**Task to carry out:** List each line in the records below that contains the string "Coast".

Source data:
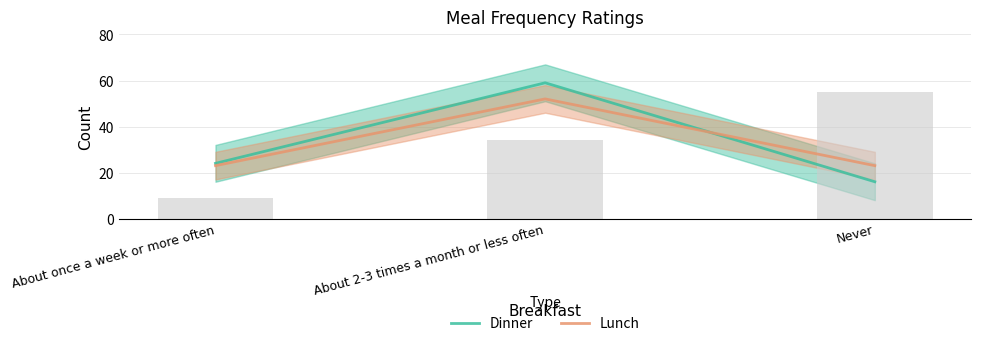

The value of Dinner at About 2-3 times a month or less often is 93. True or false?

False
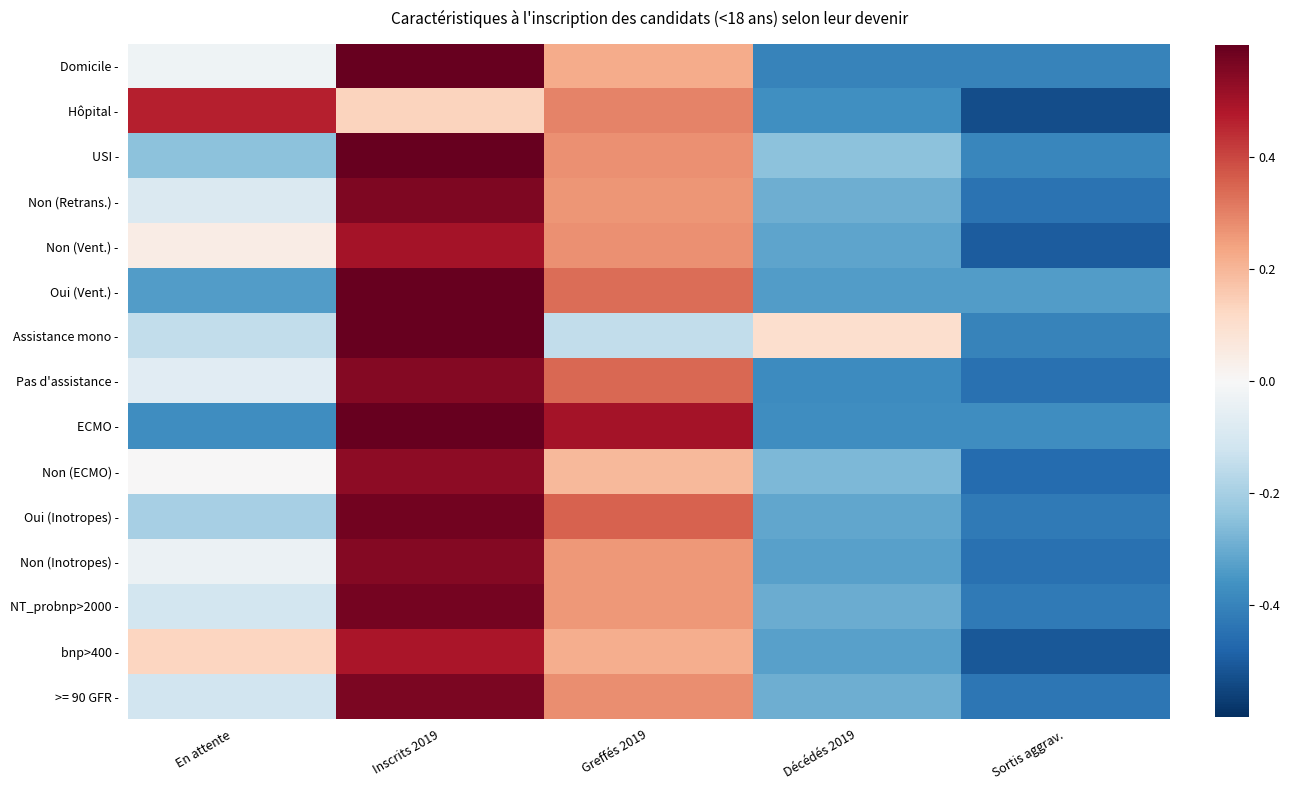

Reading left to right, transcribe all the data shown in this chart.

Domicile -: En attente=-0.0	Inscrits 2019=0.6	Greffés 2019=0.2	Décédés 2019=-0.4	Sortis aggrav.=-0.4
Hôpital -: En attente=0.5	Inscrits 2019=0.1	Greffés 2019=0.3	Décédés 2019=-0.4	Sortis aggrav.=-0.5
USI -: En attente=-0.2	Inscrits 2019=0.6	Greffés 2019=0.3	Décédés 2019=-0.2	Sortis aggrav.=-0.4
Non (Retrans.) -: En attente=-0.1	Inscrits 2019=0.6	Greffés 2019=0.3	Décédés 2019=-0.3	Sortis aggrav.=-0.4
Non (Vent.) -: En attente=0.0	Inscrits 2019=0.5	Greffés 2019=0.3	Décédés 2019=-0.3	Sortis aggrav.=-0.5
Oui (Vent.) -: En attente=-0.3	Inscrits 2019=0.7	Greffés 2019=0.3	Décédés 2019=-0.3	Sortis aggrav.=-0.3
Assistance mono -: En attente=-0.1	Inscrits 2019=0.6	Greffés 2019=-0.1	Décédés 2019=0.1	Sortis aggrav.=-0.4
Pas d'assistance -: En attente=-0.1	Inscrits 2019=0.6	Greffés 2019=0.3	Décédés 2019=-0.4	Sortis aggrav.=-0.4
ECMO -: En attente=-0.4	Inscrits 2019=0.6	Greffés 2019=0.5	Décédés 2019=-0.4	Sortis aggrav.=-0.4
Non (ECMO) -: En attente=0.0	Inscrits 2019=0.5	Greffés 2019=0.2	Décédés 2019=-0.3	Sortis aggrav.=-0.5
Oui (Inotropes) -: En attente=-0.2	Inscrits 2019=0.6	Greffés 2019=0.4	Décédés 2019=-0.3	Sortis aggrav.=-0.4
Non (Inotropes) -: En attente=-0.0	Inscrits 2019=0.5	Greffés 2019=0.3	Décédés 2019=-0.3	Sortis aggrav.=-0.4
NT_probnp>2000 -: En attente=-0.1	Inscrits 2019=0.6	Greffés 2019=0.3	Décédés 2019=-0.3	Sortis aggrav.=-0.4
bnp>400 -: En attente=0.1	Inscrits 2019=0.5	Greffés 2019=0.2	Décédés 2019=-0.3	Sortis aggrav.=-0.5
>= 90 GFR -: En attente=-0.1	Inscrits 2019=0.6	Greffés 2019=0.3	Décédés 2019=-0.3	Sortis aggrav.=-0.4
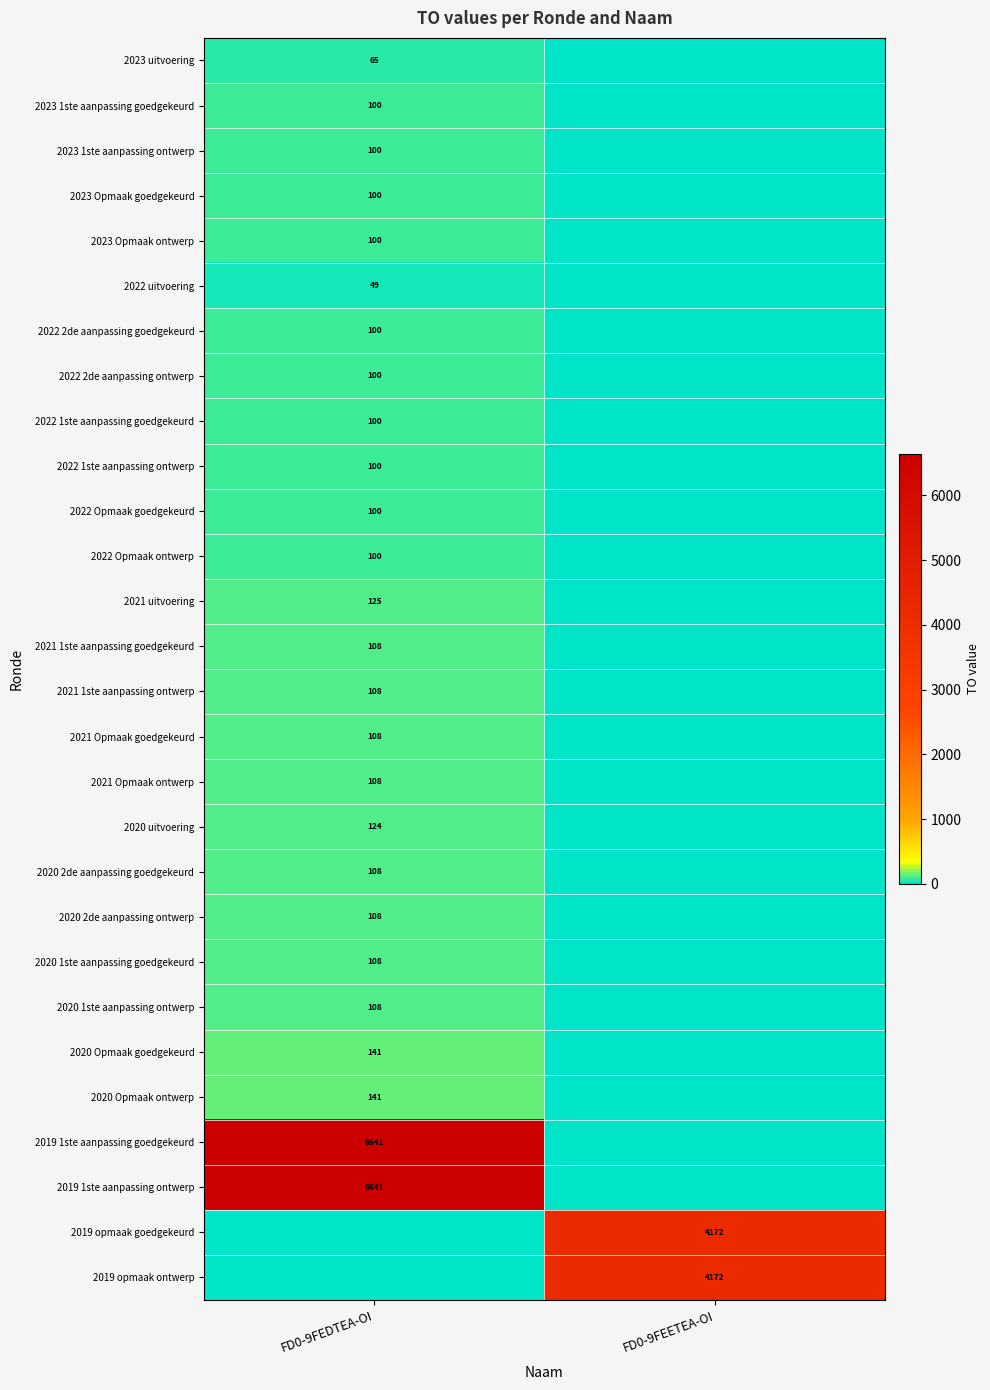

The value of 2021 1ste aanpassing goedgekeurd at FD0-9FEDTEA-OI is 38. True or false?

False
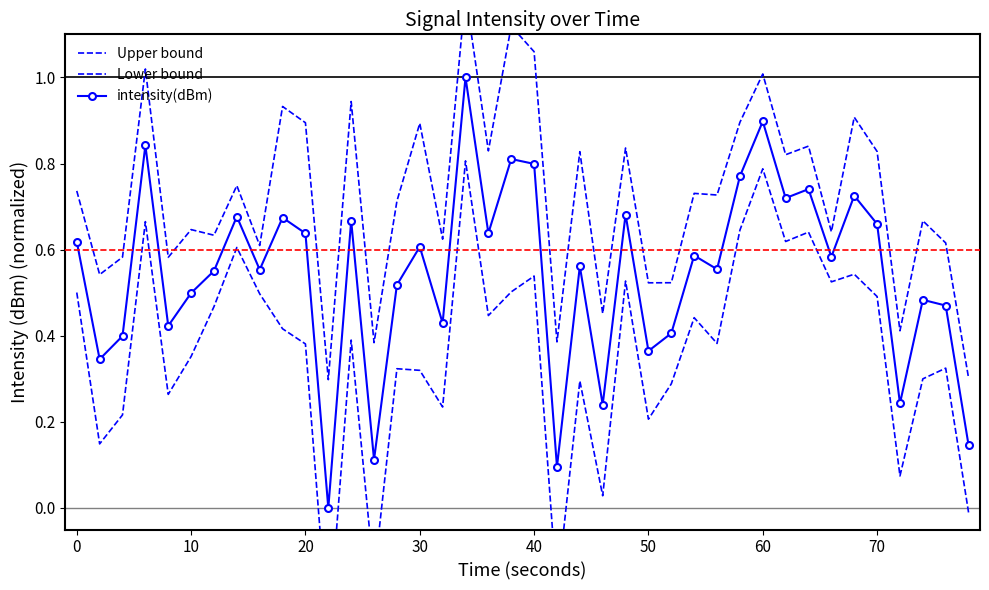

True or false: intensity(dBm) has more than 0 interior local peaks.

True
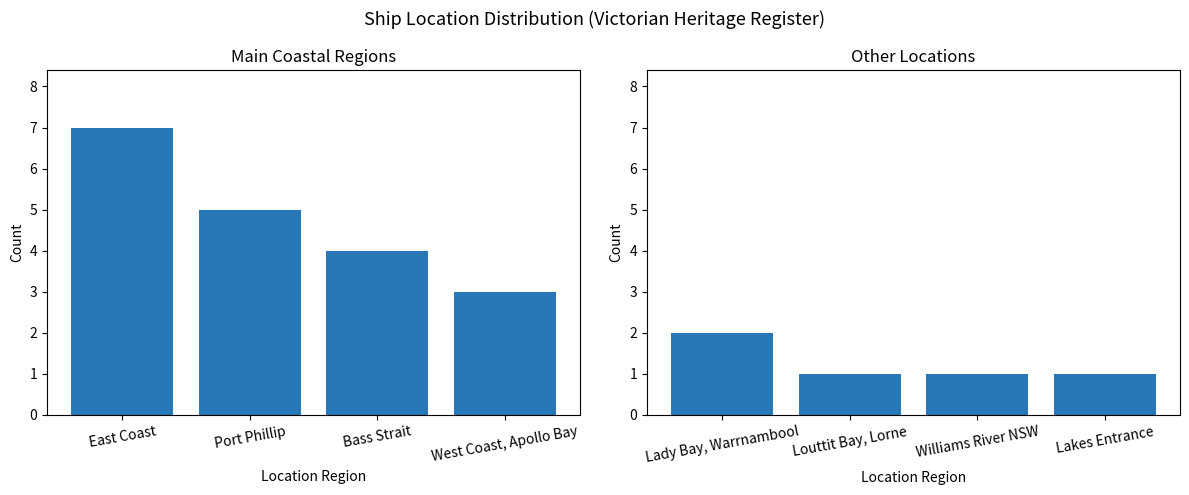

Which has a higher value, West Coast, Apollo Bay or East Coast?

East Coast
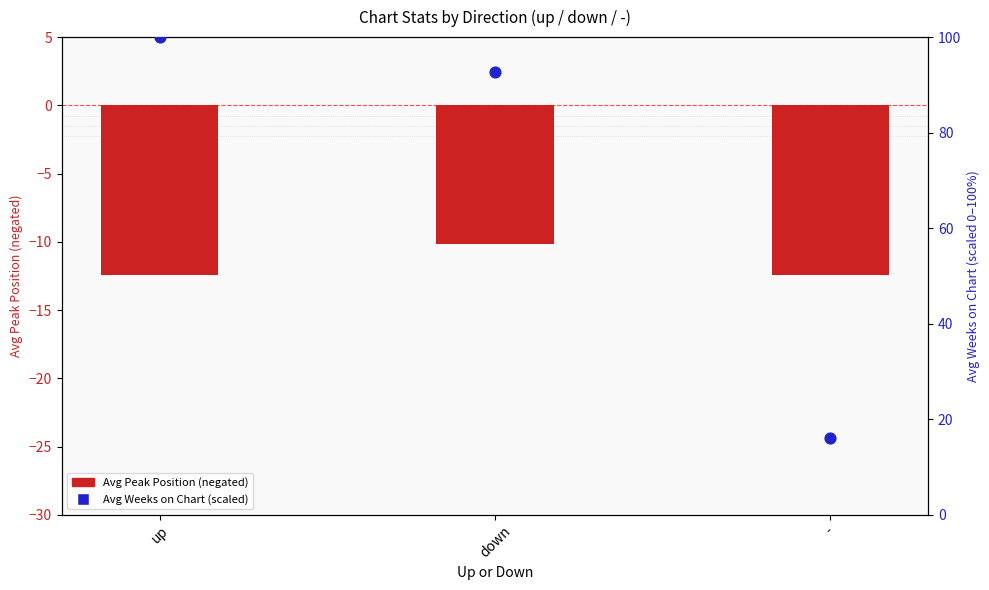

What is the total value across all series at up?

87.6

**Written response:**
Which has a higher value, West Coast, Apollo Bay or East Coast?
East Coast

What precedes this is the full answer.